Daniel Wyche “Earthwork”

Chicago guitarist and composer Daniel Wyche turns the grief of dealing with loss into an outward swinging pendulum. Earthwork, written and recorded over a veritable lifetime, speaks to the complicated tangles within us; to the idea that the impermanence of living and breathing is offset by the permanence of memory. Wyche uses these soundwebs as a way to sift through the countless tendrils that need to be separated before it’s possible to move forward.

Earthwork opens with the sidelong opus, “This Was Home,” featuring an impeccable ensemble of Lia Kohl, Andrew Clinkman, Michael Nicosia, and Ryan Packard. Even as a quintet, Wyche’s piece leaves plenty of empty space. The resonance of Packard’s vibraphone is a silver stream throughout “This Was Home,” ghostly and fluorescent at times, cocoon-like at others. It’s a gentle shimmer hanging over the entirety of the piece. Guitars crackle to life, coils breaking free from their shape. Distorted, rough-textured drones stretch across the burnt surface, buoyed by Kohl’s emotive cello legato flickering beneath. Changing moods permeate “This Way Home,” marking the different steps to embrace the melancholy and move forward into the latent glow of remembrance.

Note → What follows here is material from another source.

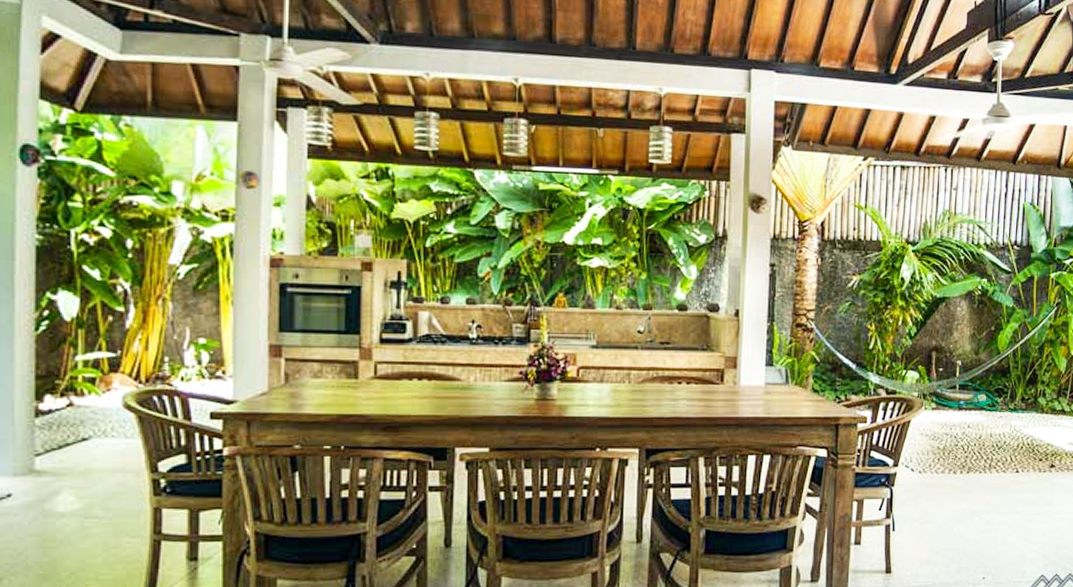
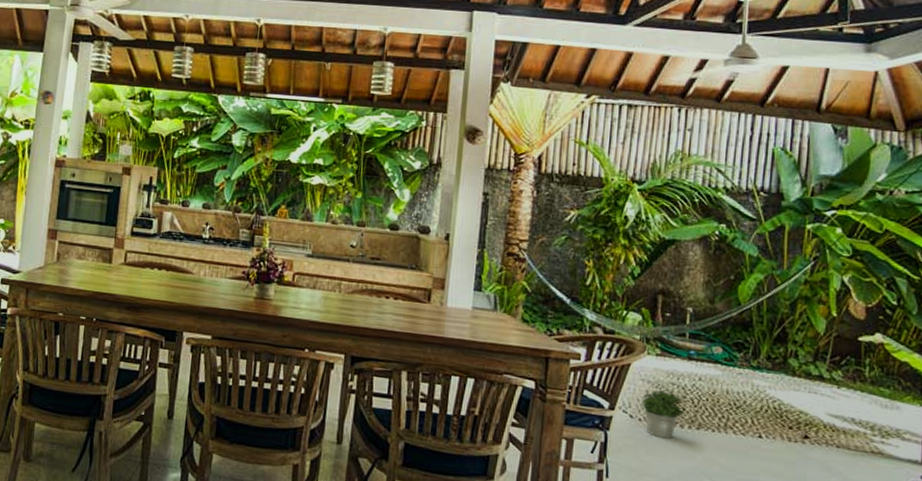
potted plant: none [920,440,958,486] -> present [640,389,686,439]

I’m struck by the way all these disparate threads of Earthwork seem to go off in their own directions before always reverting back toward each other. On the title track, the journeys matter, but the connections to those around us and the connections to certain, specific places matter more. Wyche twists sparse percussive elements into a latticework of field recordings and found sound that highlights the contemplative, somber guitar arrangements and imbues them with feelings of solace and repose. Dawn breaks, casting long shadows of the wreckage the loss leaves behind, but in those contours, the picture of a life well-lived emerges. Each note reaches a little further before Wyche drops the hammer, the harsh realization that this is all that’s left, but still finding a sense of relief and understanding in the bright light. There are so many pieces, but they all matter in their way.

Daniel Wyche brings a lifetime into focus on Earthwork, letting the road ahead unfold at its own pace, never forcing the issue or veering too far into the woods. It’s a major statement that takes repeated listens to crack open, and even then the depth of Earthwork is still beneath an aural mountain. As the repetitive riff of closer “The Elephant-Whale II,” written when Wyche was still in high school, chomps freely toward a new doorway, it’s a real testament to the time invested in this album. Dragging screeching electronics across the threshold and imbued by Jeff Kimmel’s cathartic and whimsical bass clarinet blitz, Wyche can rest in the quietness on the other side. Earthwork is forever.